What you need to know:
- Despite being an arts festival, most cynics appear to have misunderstood the whole concept and most aspects of what could be Africa’s best underground music festival, writes Gabriel Buule.
It was in 2019 when Baikoko, an erotic dance, prompted mixed reactions after it was performed at the Nyege Nyege Festival. The dance traces its roots to the Tanzanian port city of Tanga. Sometimes mistaken to be some sort of modern taarab, the suggestive dance, which dominates nightlife in Tanzania’s financial hub of Dar es Salaam, originated from the Digo villages around Tanga in the early 1990s.
A blend of digo ngoma genres like gita, chera and mdindiko, the dance does not come out of the blue. No. It is an organised form of art with a troupe consisting of vocalists and instrumentalists. These largely depend on the ong msondo drum, the shakers, and the mabuyu—kind of trumpets originally made out of gourds.
The dance style is directly linked to the ngoma ya ndani, an exclusive women-only dance formerly only practised “inside” (as the name suggests). It is not intended to be visible to male eyes. Ngoma ya ndani is known among all the Mijikenda people down the Kenya coast from the Bajuni to the Digo. Elsewhere, it can be likened to msondo or unyago, part of the initiation of girls into adulthood.
According to Swahili Lab blog, Baikoko has recently become a staple of Dar es Salaam’s night entertainment offerings. Baikoko groups play in roadside bars, at weddings or being invited as an added attraction for modern taarab nights.
The group that started it all is Dogo Dogo Stars Baikoko, recently renamed Kaya Baikoko.
Baikoko was first seen in the Kisosora area of Tanga town and reportedly performed by a group called Bazoka. The instrumentation still stands the same but its face is being adapted to materials available in the city.
It is understood that the drums are now made from plastic drainage pipes of varying sizes; the maboya from buoys otherwise used to guide ships; and the rattles are made from empty tins.
It has been suggested that the name Baikoko derives from the fact that the dance was first seen in the Kisosora area of Tanga—kind of in the dark, close to the sea and the mikoko (mangrove forests).

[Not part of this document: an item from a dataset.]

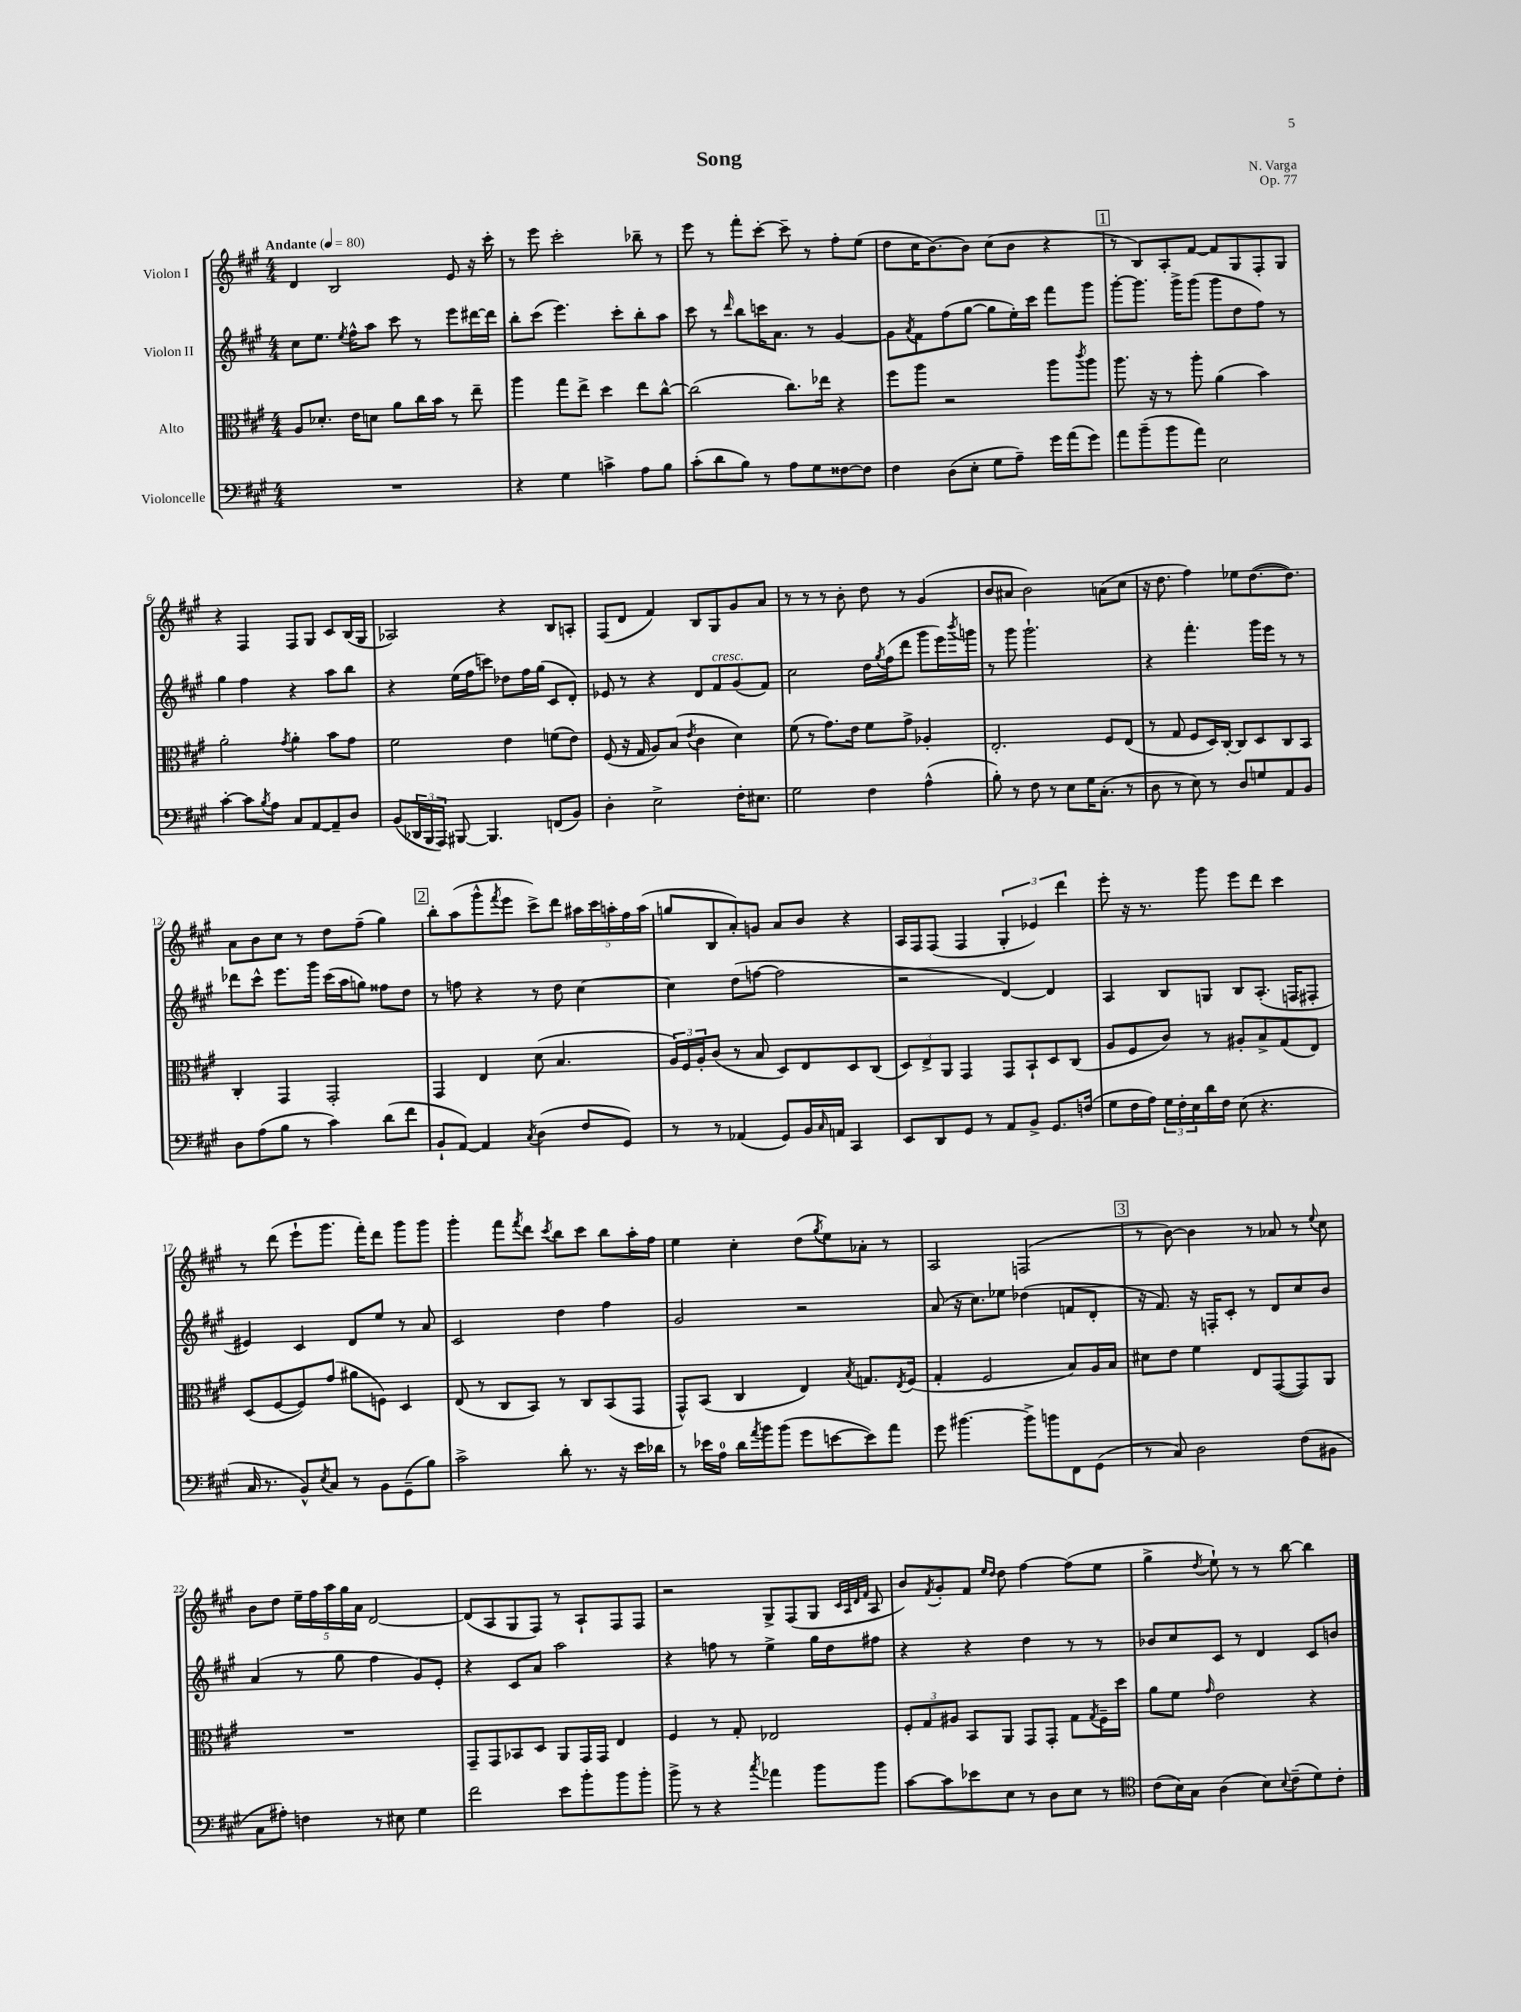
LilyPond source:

However, the name really derives from the final song of mdindiko performances: Koko is the Digo equivalent to kokwa, the kernel of a fruit, the last thing to be eaten, bai translates as basi, the end, the final thing.
At this year’s Nyege Nyege festival that kicked off on Thursday and will run until Sunday, revellers are set to toast to Comorian art, probably Twarab, a Comorian version of the taarab genre of Zanzibar. There will also be a performance by the Banyaruguru troupe who will treat revellers to Ugandan traditional sounds, among others.
Last year, the festival was a toast to Burundis’ Burundi’s umurisho w’ingoma ritual dance and the Burundian Sacred Drum.
For the past editions, Busoga’s Tamenaibuga dance has been part of the festival as it demonstrates a sign of friendship and unity.
The festival is known for its diverse line-up of varying art forms and performers. It however gives a prime opportunity to African music and culture.
Themed around electronic music, some popular genres showcased at the festival include Afrobeat, Electronic boutiq, Afro-house, hip-life, traditional African music, Afro-fusion, among others.
Worth noting is that Nyege Nyege is a collective arts event that includes an artist residency and community studios with two record labels. These include Nyege Nyege tapes and Hakuna Kulala as an artist management agency and a legendary party crew called Boutiq electroniq.
Principally an electronic music festival, the music line up was again curated around artistes with electronic music across the globe.
Local performers will include Uganda’s grammy nominee Edrisa Musuuza, alias Eddy Kenzo, singer A pass alias Bagonza, vocalist Jemimah Sanyu, Janzi band, Karole Kasiita, among others.
According to Mixmag, a top British electronic dance and clubbing magazine, Nyege Nyege is a genuine, experimental African utopia—it feels like the future of festivals: excitingly diverse, consistently surprising and committed to uncontrollable dancing.
Coined from a Luganda word, ekinyegenyege (uncontrollable urge), the festival came to life during the rainy season on October 15, 2015, in Njeru, Buikwe District. Its first edition took place at the Nile Discovery Resort in a chaotic event that saw revellers dance in the rain for three days.
The festival was founded by two friends, Arlen Dilsizian and Derek Debru.